Les autres appelaient cette femme « Doc » ou « Alex ». Leur chef, indéniablement, vu la manière péremptoire dont elle délivrait ses ordres, sans jamais les adoucir.

— Tes ondes cérébrales te trahissent, poursuivit-elle, dans son langage sybilin.

Hector l'entendit bouger, puis un frottement près de son crâne, un mouvement sur sa gauche. Des émotions fugaces s'entrechoquèrent dans son esprit : colère d'avoir été découvert, crainte quant à ses intentions.

Puis un grand calme.

Omniprésente depuis son éveil, cette Alex reflétait compétence et détermination. Quelle que soit sa motivation, elle travaillait à sa guérison. Elle le savait conscient, peut-être était-ce un avantage. Ils pouvaient être alliés, ou du moins le prétendre. Le temps nécessaire. Composer. À l'instant présent, Hector aurait tout donné pour récupérer son corps. Dame Dackitt allait et venait librement en ces lieux. Amie ou ennemie ? Elle avait blessé Arthur. Elle était proche de Nina, qui les avait arrachés à leur monde, soi-disant pour leur sauver la vie.

De toute façon, il ne pouvait ni parler, ni bouger, juste attendre.

Attendre, apprendre, aviser, avancer.

— Dans quelques secondes, je vais t'injecter un liquide. Tu vas ressentir un grand froid au niveau du poignet gauche, puis un picotement qui va se diffuser peu à peu dans tout ton corps. Tu pourrais développer un léger mal de tête, avoir la gorge sèche, des fourmis dans les jambes qui prendront quelques heures à s'estomper. Mais tu devrais être capable de bouger, si j'ai bien compris le mécanisme du kill switch.

La perspective de reprendre pied termina de rasséréner le Troyen. Il ferait face, quoi qu'il découvre en ouvrant les yeux. On ne gaspille pas une seconde chance.

L'inconnue gloussa, un rire presque mauvais.

— Je me demande si Miles a vraiment cru qu'il pouvait me battre, murmura-t-elle à mi-voix.

Un nom de plus à assimiler.

— Oh, au passage, je t'informe que tu es attaché à ton lit : chevilles, poignets, taille. Simple précaution. Je tiens à la vie, tu vois.
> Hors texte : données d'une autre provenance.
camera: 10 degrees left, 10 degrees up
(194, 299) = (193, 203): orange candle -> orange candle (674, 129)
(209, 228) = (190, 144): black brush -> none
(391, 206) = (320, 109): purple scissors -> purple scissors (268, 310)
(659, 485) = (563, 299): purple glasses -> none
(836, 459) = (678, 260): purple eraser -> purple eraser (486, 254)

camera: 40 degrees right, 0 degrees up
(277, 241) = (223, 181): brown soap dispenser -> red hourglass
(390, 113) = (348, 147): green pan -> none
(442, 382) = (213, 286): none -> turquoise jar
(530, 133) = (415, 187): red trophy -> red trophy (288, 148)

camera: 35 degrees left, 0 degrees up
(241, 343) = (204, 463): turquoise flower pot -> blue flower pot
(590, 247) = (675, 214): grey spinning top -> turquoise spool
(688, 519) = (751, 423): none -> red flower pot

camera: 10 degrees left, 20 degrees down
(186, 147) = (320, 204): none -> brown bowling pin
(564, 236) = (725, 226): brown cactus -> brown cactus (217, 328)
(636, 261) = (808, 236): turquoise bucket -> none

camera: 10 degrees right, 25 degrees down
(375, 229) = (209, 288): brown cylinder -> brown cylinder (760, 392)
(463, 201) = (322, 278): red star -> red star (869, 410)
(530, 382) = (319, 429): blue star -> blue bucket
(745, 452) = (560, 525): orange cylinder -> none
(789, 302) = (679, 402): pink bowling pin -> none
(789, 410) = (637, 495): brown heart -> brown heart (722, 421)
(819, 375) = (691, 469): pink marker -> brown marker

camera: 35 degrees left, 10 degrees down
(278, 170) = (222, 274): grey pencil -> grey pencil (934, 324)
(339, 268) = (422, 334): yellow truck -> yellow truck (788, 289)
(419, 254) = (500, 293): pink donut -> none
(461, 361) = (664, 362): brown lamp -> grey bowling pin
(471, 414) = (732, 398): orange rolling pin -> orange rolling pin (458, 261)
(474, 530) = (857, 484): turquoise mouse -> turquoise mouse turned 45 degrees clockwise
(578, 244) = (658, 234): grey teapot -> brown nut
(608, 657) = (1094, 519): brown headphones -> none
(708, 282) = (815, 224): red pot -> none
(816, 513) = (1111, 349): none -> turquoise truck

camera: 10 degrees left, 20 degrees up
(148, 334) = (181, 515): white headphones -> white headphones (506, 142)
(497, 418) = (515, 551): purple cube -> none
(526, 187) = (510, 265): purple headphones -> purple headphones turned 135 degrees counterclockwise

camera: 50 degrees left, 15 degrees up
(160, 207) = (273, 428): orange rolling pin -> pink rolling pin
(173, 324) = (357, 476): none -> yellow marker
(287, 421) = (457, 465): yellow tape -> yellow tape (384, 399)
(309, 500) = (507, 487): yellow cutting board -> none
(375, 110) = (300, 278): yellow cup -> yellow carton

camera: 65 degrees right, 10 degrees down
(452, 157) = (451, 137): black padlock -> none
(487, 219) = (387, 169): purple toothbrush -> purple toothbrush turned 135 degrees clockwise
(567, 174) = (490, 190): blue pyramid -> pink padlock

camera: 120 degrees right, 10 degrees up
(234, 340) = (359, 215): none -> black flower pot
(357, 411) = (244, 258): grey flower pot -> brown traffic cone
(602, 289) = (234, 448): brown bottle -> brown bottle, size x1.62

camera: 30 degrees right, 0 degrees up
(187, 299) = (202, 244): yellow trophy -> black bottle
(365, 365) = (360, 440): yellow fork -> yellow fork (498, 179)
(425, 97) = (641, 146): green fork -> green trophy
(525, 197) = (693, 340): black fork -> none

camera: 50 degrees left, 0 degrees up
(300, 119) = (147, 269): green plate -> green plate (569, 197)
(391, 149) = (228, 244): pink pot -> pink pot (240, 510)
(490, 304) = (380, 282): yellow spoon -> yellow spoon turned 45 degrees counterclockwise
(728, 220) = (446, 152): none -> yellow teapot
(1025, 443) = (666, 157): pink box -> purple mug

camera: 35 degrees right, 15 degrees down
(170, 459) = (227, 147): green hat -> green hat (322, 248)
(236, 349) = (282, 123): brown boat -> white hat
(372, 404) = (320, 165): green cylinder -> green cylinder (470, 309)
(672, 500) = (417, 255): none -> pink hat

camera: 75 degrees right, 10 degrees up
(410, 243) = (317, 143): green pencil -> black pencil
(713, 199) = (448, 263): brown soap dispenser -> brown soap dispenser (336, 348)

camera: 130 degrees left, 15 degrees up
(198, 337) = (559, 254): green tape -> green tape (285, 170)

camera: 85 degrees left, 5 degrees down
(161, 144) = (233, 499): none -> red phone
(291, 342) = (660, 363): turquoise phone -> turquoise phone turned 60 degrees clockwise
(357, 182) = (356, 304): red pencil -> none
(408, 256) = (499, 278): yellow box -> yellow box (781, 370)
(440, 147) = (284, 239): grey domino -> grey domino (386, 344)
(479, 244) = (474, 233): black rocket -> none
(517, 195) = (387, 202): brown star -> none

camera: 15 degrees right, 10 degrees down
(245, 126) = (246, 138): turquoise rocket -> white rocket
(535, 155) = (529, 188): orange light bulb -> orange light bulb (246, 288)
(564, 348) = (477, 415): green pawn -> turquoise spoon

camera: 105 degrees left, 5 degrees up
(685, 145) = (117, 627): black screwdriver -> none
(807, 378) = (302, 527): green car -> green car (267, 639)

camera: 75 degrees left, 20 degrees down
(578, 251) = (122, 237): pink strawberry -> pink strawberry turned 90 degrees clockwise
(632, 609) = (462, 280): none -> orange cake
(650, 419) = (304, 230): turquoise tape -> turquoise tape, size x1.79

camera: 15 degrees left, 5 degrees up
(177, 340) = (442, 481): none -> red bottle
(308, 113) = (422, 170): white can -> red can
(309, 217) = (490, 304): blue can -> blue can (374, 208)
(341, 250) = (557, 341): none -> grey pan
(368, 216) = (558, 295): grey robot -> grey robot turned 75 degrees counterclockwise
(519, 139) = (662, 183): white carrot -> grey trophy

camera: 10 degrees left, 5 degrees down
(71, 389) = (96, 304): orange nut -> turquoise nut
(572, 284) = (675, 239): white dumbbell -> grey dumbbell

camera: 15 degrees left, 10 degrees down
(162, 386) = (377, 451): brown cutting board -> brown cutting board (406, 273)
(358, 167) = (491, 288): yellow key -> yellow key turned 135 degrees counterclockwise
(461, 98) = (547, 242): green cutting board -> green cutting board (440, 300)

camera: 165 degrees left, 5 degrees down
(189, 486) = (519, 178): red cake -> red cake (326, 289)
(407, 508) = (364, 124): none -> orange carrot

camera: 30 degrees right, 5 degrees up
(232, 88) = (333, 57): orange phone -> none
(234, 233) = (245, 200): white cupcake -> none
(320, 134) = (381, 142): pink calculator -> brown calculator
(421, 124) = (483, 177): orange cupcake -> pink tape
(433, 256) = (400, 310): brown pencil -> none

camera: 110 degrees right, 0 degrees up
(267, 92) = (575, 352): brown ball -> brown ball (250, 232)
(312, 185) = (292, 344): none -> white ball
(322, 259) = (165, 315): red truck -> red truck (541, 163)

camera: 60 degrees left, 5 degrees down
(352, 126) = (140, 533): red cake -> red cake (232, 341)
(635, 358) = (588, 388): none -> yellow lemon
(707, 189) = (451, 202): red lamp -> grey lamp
Hector n'eut guère le temps de s'en scandaliser : le froid qu'elle lui avait promis lui saisit aussitôt le bras. Il se sentit frissonner, une sensation bienvenue, tandis qu'une armée de cancrelats fantômes se répandait dans sa carcasse. Il retrouva son coude, son épaule, sa gorge et sa poitrine, son ventre et son sexe, ses jambes, son front, et la douleur s'invita derrière ses yeux, tolérable. Il toussa, frémit à nouveau.

Bougea les orteils.

Éprouva ses entraves. Solides.

Compta jusqu'à trois.

Ouvrit les paupières et la reconnut.

— Athéna.

Face à lui, la déesse eut un sursaut puis éclata de rire.

— Athéna, rien à dire, je suis flattée. Évidemment, je suis du bord adverse, sans quoi ce ne serait pas drôle.

Elle sortit de son champ de vision, il tourna le cou pour la suivre du regard. Les insectes dansaient sous sa peau, ses muscles gourds pesaient chacun une tonne, ses articulations grinçaient à la moindre torsion.

La pièce dans laquelle il se trouvait ne ressemblait à rien de ce qu'il ait déjà vu, mais sa stupeur était épuisée depuis longtemps. Cellule ou chambre, difficile d'en juger. Il reposait presque nu, un drap relevé jusqu'aux hanches, le torse constellé de ronds blancs et de fils noirs. Il ne sut qu'en penser.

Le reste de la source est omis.